[Text shown]
Content starts

    Ironically, I have found that “boxing” is not a popular tactic among hooligans. They much prefer to wrestle. I don’t wrestle well, my instinct is to punch (considered poor form in a wrestling scuffle).
    The difference I remember was that there was no common sense among these boys. They were not carefree like Roger, their faces took delight in others pain, I watched it time and time again. And once I stood my ground, however fanatically, they never came at me again. I would like to hope, that life has taught them to be less vicious, just like it has taught me to understand “forgive them, they know not what they do”.

    • 6 jstwndrng May 31, 2010 at 07:41

      A gripping vignette, Ben. I think the key for me is honesty, which is why I wove my own story around Mara’s. You did what you had to do in the moment, and you were true to yourself — the unfairness was corrected. For you, this came through your fists, not a solution you could take as a model for your later adult life, but it cleared the air. For me, this righting never came. I learned to duck, weave, avoid, and joke my way out if cornered. What I wish is that I had just stood fast and spoken my truth, even if I had had to take a drubbing. I’m glad I never hit anybody. I just wish I had not spent so much time tiptoeing around. It was a resort to dishonesty that had far-reaching repercussions in my life. Your quotee also reminded us not to fear those who can destroy the body but to look to the protection of our souls. I got away without a scratch on my chrome, so to speak, but my carbeurator got way out of adjustment.

  4. 7 Marni June 1, 2010 at 10:09

    This entry has made me smile quite widely- “cheery pirate” indeed! Girls had those experiences as well, unfortunately…and I sympathize as well as relate to this. Someday perhaps I’ll view Julie P. with as much kindness as you do Roger!

Content ends

[Given material]
Content starts

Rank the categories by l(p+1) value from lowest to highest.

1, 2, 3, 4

Content ends

[Work item]
Transcribe the comments about schoolyard fights word for word, beginning at the words "Ironically, I have" and stopping after "a wrestling scuffle).".

[Completed exercise]
Ironically, I have found that “boxing” is not a popular tactic among hooligans. They much prefer to wrestle. I don’t wrestle well, my instinct is to punch (considered poor form in a wrestling scuffle).